В ответ раздалось позвякивание стекла, еще позвякивание, а потом бульк-бульк наливаемого вина. Первый человек заговорил опять:
— Как вы думаете, мы можем включить свет?
— Заместитель министра… — начал второй голос…
— Да, я знаю… хорошо… ну да и бог с ним. Хватит, я уже насмотрелся на этого типа, больше не хочу. Какая трата времени. Когда он должен появиться?
— Посыльный сказал, что перед встречей с нами у него есть одно дело.
Первый вздохнул. Свенсон услышал звук зажигаемой спички — в просвете под дверью появилось желтоватое сияние, а потом пыхтение человека, раскуривающего сигару.
— Вам дать, Баскомб? — спросил первый.
Свенсон принялся рыться в памяти. Он встречался с массой людей за последние недели, слышал множество фамилий — не было ли среди них Баскомба? Он не мог вспомнить… вот если бы его удалось увидеть…
— Нет, спасибо, сэр, — ответил Баскомб.
— Оставьте вы это «сэр», — рассмеялся первый человек. — Оставьте это для графа, хотя, думается мне, вы вскоре станете одним из них. Что вы чувствуете в связи с этим?
— Ей-богу, не знаю. Это все происходит так быстро.
— С искушениями так всегда бывает, а?
Баскомб не ответил, и они на некоторое время замолчали — прикладывались к своим стаканам. Свенсон ощутил запах сигары. Отличной сигары. Он облизнул губы. Ему отчаянно захотелось закурить. Ни одного, ни другого голоса он не узнал.
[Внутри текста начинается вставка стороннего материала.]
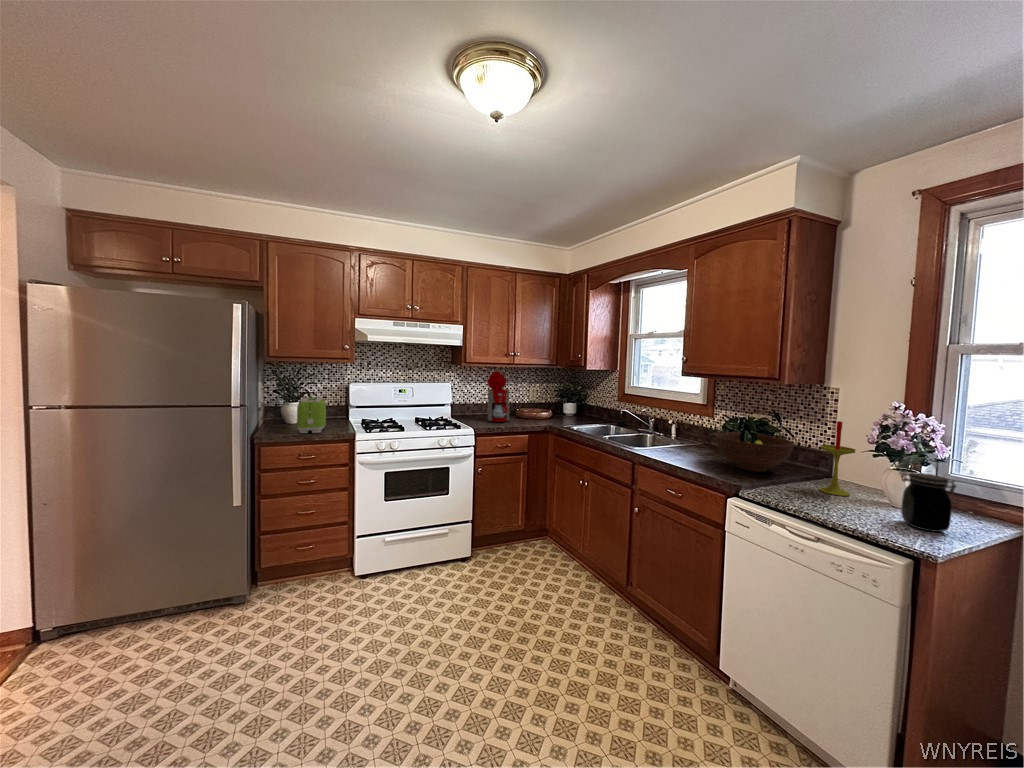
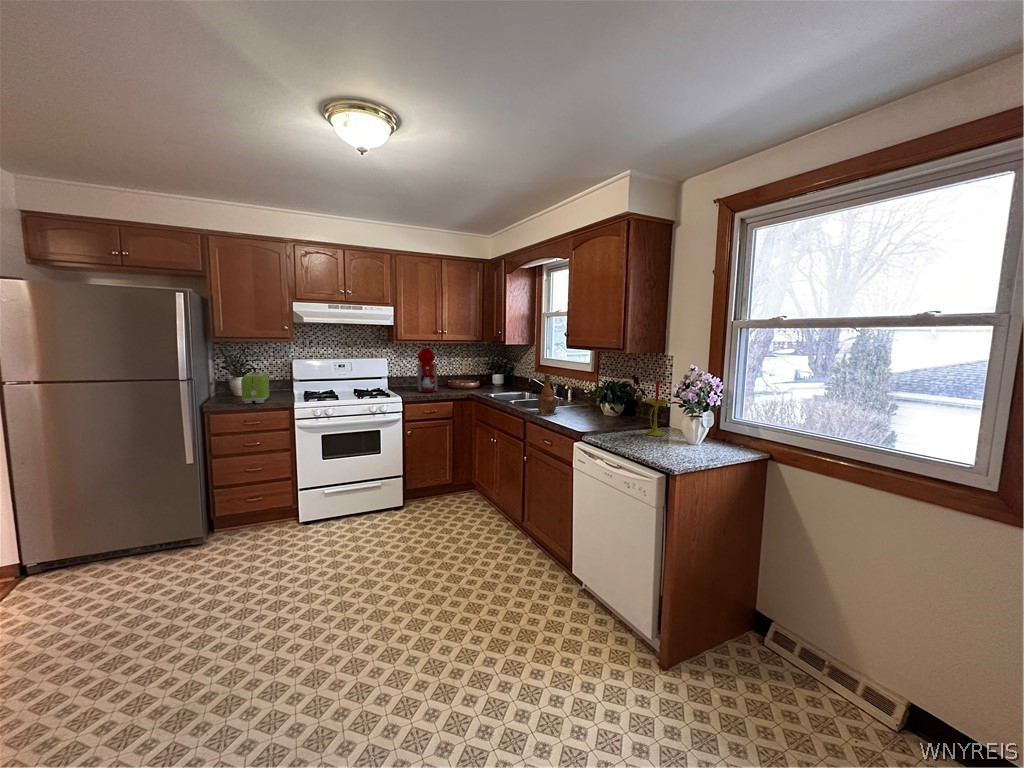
bottle: none [646,407,677,459] -> present [535,374,557,416]
fruit bowl: present [716,432,794,472] -> none [584,393,638,423]
jar: present [901,473,956,532] -> none [677,414,707,454]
— У вас есть какой-нибудь опыт обращения с трупами? — спросил первый голос с веселой ноткой.
— Вообще-то этот у меня первый, — ответил второй, и Свенсон по тону почувствовал: человек знает, что его подначивают, но пытается не подавать вида. — Мой отец умер, когда я был гораздо моложе…
— И, конечно, ваш дядюшка. Его тело вы видели?
— Нет, не видел. Еще не видел… но, конечно, увижу… на похоронах.
— К этому привыкаешь, как и ко всему остальному. Спросите у любого солдата. — Свенсон снова услышал бульканье разливаемого вина. — Ну ладно, что там после трупов… как насчет женщин?
— Не понял?
Человек прыснул со смеху.
— Да не будьте вы такой вареной рыбой — неудивительно, что вы у Граббе в любимчиках. Вы не женаты?
— Нет.
— Обручены?
— Нет, — неуверенно ответил голос. — Я был… но нет, ничего серьезного. Я же говорю, все эти перемены произошли так быстро…
— Тогда, значит, бордели?
— Нет-нет, — сказал Баскомб профессионально спокойным тоном, по которому Свенсон узнал в нем завзятого дипломата. — Как я уже сказал, мои чувства всегда, гм-м-м, всегда были подчинены долгу…
— Так вы любите мальчиков?
— Мистер Ксонк! — резко прозвучал другой голос, в котором слышалось скорее раздражение, чем потрясение.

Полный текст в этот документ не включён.